Awwaludin mengatakan, pendataan dilakukan dengan koordinasi dengan pihak kepolisian, PT Kereta Api Indonesia (Persero), serta rumah sakit yang menjadi tempat evakuasi penumpang. Kegiatan ini dalam rangka memastikan seluruh korban memperoleh penanganan medis dengan jaminan biaya perawatan, serta proses pendataan berjalan secara akurat.

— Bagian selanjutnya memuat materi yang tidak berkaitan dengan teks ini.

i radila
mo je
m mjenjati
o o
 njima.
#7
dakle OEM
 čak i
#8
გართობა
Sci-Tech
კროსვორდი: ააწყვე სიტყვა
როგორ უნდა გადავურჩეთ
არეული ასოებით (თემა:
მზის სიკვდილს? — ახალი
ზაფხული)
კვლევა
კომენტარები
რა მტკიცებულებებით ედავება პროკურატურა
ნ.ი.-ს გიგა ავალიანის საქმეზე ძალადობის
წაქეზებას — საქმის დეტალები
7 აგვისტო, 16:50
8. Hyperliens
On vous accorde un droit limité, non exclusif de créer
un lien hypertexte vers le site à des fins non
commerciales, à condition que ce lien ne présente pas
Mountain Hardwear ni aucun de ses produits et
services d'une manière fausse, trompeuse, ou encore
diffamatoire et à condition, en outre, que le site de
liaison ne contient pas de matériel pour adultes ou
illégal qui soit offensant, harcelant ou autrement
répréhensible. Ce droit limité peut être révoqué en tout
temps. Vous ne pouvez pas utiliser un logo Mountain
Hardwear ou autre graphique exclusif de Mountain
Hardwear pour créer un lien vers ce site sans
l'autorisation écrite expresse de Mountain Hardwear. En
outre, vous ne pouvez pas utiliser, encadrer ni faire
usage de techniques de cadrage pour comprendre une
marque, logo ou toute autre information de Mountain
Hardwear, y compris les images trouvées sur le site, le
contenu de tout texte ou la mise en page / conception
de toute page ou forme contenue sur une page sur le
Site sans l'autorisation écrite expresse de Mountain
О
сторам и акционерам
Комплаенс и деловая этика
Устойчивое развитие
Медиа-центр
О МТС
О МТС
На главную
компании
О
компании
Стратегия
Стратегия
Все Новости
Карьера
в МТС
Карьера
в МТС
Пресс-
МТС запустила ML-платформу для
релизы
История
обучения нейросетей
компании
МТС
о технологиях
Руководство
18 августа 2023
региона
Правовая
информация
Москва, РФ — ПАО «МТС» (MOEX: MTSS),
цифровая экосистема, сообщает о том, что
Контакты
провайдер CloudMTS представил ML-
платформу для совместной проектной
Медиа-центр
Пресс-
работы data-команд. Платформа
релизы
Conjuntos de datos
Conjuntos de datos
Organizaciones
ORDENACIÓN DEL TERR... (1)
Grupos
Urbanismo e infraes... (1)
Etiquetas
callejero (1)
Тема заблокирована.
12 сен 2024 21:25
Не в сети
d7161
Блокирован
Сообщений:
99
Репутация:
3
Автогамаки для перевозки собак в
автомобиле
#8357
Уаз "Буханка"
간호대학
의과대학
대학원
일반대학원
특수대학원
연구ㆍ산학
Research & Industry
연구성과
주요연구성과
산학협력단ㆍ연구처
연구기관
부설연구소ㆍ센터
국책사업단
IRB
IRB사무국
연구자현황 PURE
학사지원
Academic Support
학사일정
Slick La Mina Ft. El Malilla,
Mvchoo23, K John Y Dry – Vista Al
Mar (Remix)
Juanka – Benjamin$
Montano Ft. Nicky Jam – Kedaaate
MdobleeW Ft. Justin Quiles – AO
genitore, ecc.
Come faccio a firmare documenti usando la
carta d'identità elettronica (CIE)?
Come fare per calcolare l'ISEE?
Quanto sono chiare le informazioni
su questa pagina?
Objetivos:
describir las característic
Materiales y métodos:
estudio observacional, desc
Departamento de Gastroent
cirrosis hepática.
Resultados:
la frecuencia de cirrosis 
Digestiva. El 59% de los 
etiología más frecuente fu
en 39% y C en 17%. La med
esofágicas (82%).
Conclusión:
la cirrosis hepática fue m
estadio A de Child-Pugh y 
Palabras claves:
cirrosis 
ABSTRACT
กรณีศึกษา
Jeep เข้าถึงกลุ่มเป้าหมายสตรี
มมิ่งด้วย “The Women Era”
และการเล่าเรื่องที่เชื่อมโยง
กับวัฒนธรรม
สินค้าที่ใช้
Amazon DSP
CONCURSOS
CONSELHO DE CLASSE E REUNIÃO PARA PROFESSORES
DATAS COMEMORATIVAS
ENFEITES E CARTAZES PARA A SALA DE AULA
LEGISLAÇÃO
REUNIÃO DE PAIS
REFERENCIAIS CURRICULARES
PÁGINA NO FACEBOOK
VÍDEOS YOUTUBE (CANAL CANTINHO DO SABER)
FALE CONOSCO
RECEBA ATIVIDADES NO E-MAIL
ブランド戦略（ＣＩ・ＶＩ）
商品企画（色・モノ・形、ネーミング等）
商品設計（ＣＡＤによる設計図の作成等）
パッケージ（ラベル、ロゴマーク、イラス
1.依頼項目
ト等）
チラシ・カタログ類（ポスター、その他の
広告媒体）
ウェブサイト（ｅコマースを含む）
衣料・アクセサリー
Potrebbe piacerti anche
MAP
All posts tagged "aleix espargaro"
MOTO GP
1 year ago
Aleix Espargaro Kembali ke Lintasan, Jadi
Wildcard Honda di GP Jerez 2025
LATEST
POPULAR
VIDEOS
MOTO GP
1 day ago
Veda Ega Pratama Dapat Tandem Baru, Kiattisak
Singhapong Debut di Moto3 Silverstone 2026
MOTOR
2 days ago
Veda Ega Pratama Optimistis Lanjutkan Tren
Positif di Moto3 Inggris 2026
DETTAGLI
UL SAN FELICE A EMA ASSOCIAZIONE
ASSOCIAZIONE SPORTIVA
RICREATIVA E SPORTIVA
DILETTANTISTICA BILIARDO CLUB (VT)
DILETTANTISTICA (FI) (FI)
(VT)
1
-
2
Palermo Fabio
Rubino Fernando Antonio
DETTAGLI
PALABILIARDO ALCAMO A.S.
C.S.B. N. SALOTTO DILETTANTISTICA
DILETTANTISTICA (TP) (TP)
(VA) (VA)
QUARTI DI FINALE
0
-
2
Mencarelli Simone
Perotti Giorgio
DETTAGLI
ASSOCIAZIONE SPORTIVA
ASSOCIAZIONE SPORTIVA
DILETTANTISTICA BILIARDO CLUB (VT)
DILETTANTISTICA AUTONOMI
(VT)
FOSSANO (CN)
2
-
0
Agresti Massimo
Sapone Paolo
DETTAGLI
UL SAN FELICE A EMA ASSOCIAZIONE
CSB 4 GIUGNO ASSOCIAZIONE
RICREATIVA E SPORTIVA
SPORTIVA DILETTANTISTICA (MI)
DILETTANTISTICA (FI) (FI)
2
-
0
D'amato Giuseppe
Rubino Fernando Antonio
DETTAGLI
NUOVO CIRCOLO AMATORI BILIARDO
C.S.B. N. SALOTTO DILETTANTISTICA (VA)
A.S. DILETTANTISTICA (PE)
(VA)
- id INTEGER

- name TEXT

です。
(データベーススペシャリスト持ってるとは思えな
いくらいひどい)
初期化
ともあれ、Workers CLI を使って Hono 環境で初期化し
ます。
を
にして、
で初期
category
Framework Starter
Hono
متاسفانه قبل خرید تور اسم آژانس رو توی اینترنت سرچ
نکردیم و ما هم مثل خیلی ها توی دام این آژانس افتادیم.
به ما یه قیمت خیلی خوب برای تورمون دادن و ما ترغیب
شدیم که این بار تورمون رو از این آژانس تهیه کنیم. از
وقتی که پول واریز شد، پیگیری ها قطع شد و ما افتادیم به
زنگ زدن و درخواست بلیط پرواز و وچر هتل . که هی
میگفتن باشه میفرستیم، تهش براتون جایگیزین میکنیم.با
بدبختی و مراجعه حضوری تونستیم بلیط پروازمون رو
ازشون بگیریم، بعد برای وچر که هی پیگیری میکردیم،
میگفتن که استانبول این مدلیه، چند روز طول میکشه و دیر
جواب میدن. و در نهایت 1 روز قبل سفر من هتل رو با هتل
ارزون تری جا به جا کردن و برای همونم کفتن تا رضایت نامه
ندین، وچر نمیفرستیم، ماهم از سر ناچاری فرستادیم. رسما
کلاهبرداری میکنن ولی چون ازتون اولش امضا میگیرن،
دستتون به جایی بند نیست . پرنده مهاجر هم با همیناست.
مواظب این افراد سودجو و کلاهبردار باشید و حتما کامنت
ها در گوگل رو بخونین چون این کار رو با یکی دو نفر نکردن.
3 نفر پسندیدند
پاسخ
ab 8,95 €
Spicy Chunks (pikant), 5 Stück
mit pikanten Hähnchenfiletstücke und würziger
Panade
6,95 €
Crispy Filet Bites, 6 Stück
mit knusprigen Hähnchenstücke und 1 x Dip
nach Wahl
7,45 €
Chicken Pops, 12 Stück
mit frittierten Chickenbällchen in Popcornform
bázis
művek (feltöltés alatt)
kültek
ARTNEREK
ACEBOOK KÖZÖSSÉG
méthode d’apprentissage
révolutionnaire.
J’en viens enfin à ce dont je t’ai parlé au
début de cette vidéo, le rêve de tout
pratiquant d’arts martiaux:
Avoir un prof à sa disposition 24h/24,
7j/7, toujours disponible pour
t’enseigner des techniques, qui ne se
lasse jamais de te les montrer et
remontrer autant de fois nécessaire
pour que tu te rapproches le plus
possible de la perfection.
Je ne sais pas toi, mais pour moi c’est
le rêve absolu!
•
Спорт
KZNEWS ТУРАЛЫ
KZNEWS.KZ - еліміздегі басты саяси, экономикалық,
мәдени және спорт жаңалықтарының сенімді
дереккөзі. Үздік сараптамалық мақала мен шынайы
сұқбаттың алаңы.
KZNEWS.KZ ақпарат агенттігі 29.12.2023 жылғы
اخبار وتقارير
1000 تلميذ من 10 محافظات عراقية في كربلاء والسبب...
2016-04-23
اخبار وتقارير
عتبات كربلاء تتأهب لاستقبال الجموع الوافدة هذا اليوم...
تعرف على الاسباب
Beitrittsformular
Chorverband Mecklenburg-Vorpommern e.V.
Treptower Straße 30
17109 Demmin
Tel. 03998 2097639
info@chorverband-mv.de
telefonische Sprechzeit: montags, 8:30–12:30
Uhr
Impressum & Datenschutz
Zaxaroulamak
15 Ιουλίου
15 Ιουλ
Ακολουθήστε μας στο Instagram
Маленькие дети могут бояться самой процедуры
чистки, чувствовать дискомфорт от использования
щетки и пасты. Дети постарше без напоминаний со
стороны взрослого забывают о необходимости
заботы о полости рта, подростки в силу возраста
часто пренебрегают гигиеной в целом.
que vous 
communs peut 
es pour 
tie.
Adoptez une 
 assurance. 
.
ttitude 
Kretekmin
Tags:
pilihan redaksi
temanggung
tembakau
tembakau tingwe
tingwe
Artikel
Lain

"Jasa Raharja hadir untuk memastikan setiap korban kecelakaan mendapatkan perlindungan dasar secara cepat dan tepat. Kami telah menginstruksikan jajaran untuk segera melakukan pendataan dan menjamin korban yang dirawat di rumah sakit, serta memastikan seluruh korban memperoleh haknya sesuai ketentuan yang berlaku," ujarnya dalam pernyataan resmi, Jakarta, Selasa (28/4/2026).
Jasa Raharja akan menjamin seluruh korban baik luka-luka maupun meninggal dunia yang diatur dalam Undang-Undang Nomor 33 Tahun 1964.